En attendant, voilà. Je suppose que cet article est aussi mon coming-out pour ceux qui n’étaient pas encore au courant, mais ce n’est pas vraiment quelque chose que je cache. Je le brandis, parfois agressivement, parce que j’existe moi aussi, je ne suis ni malade ni un monstre. On a essayé de réparer chez moi quelque chose qui n’était pas cassé, on a essayé de me punir, de me convaincre que j’étais dans le tort. J’en chie toujours au quotidien, dans mes relations, et parce que la phobie sexuelle est toujours aussi complexe à gérer. On ne dit pas facilement aux gens pour qui c’est parfaitement normal que « non, là, ce sujet, ça ne va pas le faire, on va changer sinon je vais devoir aller vomir. » Surtout que la phobie ne se manifeste pas tout le temps, et qu’on devient vite « rabat-joie imprévisible ».
J’espère avoir fait le tour de la question. Pas simple à rédiger, cet article ! D’habitude je pars d’un point précis que je développe, mais là, le sujet est vaste, et en même temps très personnel. J’ai l’impression que tout est confus et désorganisé, mais le sujet m’angoisse tellement que je ne me sens pas de faire des passages, encore et encore, pour toujours corriger. Je l’éditerai sans doute, d’autant que j’ai peut-être oublié des choses… N’hésitez pas à me le faire remarquer si c’est le cas. Je pourrai faire des ajouts ou vous répondre dans les commentaires.
Si vous souhaitez vous renseigner sur le sujet avec un peu plus que ce témoignage maladroit, il y a pas mal de ressources mieux fichues sur internet également :
- Le super post de Belinda-Georges sur le sujet, qui m’a décidée à en parler aussi (et en plus elle cite France Gall)

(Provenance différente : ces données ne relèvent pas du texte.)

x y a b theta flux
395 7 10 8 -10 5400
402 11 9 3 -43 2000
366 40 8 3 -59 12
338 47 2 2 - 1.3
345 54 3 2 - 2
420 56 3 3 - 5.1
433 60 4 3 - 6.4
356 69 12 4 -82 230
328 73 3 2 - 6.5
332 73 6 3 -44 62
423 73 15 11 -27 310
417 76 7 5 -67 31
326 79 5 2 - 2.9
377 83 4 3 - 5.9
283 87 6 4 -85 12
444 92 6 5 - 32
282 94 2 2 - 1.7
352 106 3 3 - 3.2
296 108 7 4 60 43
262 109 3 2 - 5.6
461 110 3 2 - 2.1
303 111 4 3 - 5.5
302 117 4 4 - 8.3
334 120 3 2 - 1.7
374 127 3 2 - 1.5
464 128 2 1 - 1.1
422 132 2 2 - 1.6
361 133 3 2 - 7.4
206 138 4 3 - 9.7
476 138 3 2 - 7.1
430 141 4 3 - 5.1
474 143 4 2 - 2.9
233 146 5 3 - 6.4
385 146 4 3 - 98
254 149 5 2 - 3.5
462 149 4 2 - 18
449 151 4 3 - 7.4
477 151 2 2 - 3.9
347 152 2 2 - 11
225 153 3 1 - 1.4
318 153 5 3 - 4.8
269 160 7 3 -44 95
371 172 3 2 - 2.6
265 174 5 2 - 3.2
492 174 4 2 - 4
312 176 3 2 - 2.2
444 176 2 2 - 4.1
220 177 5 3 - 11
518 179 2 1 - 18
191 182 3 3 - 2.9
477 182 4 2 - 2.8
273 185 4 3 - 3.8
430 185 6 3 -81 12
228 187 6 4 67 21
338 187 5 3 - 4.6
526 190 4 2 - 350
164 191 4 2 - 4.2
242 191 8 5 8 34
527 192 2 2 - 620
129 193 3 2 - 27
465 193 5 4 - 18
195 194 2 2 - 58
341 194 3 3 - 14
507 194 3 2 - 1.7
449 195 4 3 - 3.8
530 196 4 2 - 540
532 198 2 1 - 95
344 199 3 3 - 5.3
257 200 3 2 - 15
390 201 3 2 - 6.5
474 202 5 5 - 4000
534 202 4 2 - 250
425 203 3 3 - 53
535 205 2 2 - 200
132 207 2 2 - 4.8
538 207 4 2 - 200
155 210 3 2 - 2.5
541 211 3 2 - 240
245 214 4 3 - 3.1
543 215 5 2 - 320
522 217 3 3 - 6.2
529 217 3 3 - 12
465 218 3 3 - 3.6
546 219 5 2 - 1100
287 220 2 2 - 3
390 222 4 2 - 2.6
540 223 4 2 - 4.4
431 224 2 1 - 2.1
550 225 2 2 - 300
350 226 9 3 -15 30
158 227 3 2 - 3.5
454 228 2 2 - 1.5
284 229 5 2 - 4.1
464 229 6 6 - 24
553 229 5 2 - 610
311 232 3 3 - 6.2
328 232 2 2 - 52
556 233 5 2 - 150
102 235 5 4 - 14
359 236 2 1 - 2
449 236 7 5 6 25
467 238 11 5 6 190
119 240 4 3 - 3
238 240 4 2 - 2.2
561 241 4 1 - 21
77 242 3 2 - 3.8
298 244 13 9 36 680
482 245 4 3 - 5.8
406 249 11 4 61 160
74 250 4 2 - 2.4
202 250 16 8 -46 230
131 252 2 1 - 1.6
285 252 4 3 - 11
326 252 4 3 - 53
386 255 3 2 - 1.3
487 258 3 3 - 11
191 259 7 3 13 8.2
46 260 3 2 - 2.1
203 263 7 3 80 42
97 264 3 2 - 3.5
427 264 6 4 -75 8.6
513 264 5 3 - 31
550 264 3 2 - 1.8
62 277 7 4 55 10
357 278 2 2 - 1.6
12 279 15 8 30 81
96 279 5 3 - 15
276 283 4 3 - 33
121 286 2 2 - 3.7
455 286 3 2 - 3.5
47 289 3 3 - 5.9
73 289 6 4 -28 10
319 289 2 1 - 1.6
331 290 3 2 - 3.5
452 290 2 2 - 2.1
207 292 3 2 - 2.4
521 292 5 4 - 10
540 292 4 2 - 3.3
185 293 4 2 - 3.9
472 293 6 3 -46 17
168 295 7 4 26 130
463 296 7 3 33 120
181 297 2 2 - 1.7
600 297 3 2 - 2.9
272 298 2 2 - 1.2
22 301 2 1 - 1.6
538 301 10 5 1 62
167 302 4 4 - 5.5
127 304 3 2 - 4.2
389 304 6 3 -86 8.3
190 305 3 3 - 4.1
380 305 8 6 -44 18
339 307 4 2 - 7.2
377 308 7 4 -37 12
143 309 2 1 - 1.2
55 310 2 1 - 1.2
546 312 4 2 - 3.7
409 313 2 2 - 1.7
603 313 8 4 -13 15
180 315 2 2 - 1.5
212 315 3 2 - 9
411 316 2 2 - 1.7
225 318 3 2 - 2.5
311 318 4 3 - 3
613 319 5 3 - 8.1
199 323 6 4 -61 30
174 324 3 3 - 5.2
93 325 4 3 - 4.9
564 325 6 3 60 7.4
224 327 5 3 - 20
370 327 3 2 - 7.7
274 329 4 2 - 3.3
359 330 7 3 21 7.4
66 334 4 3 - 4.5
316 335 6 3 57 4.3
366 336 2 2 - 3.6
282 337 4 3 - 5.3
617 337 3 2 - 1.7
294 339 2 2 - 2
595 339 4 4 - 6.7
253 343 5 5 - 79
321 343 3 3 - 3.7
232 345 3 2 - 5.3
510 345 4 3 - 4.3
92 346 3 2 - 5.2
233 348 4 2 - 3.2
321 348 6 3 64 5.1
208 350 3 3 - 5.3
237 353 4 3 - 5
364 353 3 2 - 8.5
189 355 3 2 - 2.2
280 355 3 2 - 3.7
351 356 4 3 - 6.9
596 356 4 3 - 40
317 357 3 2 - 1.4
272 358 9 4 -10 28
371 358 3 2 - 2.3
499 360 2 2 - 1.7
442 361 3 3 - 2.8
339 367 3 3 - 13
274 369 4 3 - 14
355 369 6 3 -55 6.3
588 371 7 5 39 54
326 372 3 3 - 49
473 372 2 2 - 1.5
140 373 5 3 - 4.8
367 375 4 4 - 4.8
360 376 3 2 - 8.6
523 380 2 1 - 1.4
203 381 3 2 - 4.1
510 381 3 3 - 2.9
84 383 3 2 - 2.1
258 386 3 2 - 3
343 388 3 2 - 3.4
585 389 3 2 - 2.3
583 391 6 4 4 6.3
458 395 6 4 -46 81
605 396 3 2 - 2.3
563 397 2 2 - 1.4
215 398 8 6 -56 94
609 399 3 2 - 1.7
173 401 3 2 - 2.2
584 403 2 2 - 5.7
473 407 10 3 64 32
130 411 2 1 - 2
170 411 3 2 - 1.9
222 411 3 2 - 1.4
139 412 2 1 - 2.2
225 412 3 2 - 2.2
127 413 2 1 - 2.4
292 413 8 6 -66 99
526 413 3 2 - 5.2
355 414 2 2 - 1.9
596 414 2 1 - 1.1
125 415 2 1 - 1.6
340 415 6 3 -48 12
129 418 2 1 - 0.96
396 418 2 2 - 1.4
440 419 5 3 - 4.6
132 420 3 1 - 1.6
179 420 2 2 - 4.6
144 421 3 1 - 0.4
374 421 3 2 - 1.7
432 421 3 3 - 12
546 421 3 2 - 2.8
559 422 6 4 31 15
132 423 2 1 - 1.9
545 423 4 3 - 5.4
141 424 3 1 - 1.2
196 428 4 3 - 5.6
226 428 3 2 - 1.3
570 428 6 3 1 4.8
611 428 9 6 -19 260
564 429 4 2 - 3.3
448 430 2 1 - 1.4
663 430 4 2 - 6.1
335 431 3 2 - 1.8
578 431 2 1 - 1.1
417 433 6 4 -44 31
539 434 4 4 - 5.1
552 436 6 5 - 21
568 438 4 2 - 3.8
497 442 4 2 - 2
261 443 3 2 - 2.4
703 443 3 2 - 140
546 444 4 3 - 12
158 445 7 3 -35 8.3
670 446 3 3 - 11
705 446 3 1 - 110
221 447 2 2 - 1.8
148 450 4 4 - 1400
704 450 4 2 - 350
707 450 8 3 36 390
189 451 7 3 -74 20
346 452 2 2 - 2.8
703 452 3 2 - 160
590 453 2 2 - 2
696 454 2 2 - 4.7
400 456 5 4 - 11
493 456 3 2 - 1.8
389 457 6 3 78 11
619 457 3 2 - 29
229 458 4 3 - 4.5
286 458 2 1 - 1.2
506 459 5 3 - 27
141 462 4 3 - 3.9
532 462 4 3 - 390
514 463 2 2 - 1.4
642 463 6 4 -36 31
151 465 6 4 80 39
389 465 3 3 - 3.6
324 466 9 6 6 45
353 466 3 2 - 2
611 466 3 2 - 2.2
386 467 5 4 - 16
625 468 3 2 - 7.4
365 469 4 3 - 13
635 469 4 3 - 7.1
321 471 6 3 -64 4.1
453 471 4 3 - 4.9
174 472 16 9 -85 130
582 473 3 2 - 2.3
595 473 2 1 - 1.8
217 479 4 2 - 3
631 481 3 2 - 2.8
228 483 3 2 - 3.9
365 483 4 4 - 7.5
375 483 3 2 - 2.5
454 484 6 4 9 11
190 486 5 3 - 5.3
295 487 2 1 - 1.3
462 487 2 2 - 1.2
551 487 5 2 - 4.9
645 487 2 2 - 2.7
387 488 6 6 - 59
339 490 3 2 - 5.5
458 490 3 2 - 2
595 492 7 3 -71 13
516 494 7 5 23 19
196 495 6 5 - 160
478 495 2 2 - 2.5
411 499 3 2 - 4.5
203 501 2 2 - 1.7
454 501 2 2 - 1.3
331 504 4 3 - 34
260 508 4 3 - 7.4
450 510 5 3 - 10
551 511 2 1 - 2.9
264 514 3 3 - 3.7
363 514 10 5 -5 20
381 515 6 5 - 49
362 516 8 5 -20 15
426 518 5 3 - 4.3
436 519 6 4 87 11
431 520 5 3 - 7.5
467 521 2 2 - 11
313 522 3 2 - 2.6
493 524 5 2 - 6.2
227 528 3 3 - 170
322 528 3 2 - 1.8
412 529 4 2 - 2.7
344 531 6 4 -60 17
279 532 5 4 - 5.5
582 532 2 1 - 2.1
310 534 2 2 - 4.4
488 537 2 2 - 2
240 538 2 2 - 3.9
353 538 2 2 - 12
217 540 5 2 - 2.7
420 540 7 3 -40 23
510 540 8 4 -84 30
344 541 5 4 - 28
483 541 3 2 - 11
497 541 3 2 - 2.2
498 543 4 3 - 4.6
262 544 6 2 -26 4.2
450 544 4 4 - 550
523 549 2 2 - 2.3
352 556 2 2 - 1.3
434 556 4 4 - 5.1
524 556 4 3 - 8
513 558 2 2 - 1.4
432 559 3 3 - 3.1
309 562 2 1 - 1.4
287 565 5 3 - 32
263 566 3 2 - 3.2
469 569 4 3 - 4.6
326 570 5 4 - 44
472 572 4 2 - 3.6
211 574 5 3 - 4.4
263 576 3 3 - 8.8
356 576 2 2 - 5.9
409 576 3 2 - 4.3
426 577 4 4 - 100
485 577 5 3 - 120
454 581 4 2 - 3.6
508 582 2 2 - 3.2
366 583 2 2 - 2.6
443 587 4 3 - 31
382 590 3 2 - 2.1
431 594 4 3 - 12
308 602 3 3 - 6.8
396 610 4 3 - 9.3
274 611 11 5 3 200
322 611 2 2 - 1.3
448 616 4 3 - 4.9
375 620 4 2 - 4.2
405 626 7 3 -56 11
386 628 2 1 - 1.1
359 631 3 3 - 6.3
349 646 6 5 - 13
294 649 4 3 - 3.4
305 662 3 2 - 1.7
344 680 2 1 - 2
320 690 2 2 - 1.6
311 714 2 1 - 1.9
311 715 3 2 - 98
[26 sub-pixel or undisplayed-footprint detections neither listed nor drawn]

- Le blog Asexualité-s qui regroupe des définitions, des articles poussés et des réponses à des articles traitant le sujet de manière incorrecte/incomplète (on y trouve aussi toute une catégorie Aromantisme. Etant plutôt du genre polyromantique, je ne pourrai pas vous en dire plus sur le sujet, mais il est bon de se renseigner car oui, tout ça existe)
- Le site de l’Association pour la Visibilité Asexuelle qui fait beaucoup de bien rien que par son existence.
Et en conclusion… Je ne suis ni malade ni frigide, je ne suis pas une fainéante ni un mauvais coup, je ne suis pas frustrée, égoïste ou mal baisée.
Je suis juste asexuelle. J’existe. Nous existons. Nous n’avons pas envie de vous. Et ça, société, il va falloir l’accepter. Et arrêter de foutre ce foutu sexe au centre du monde.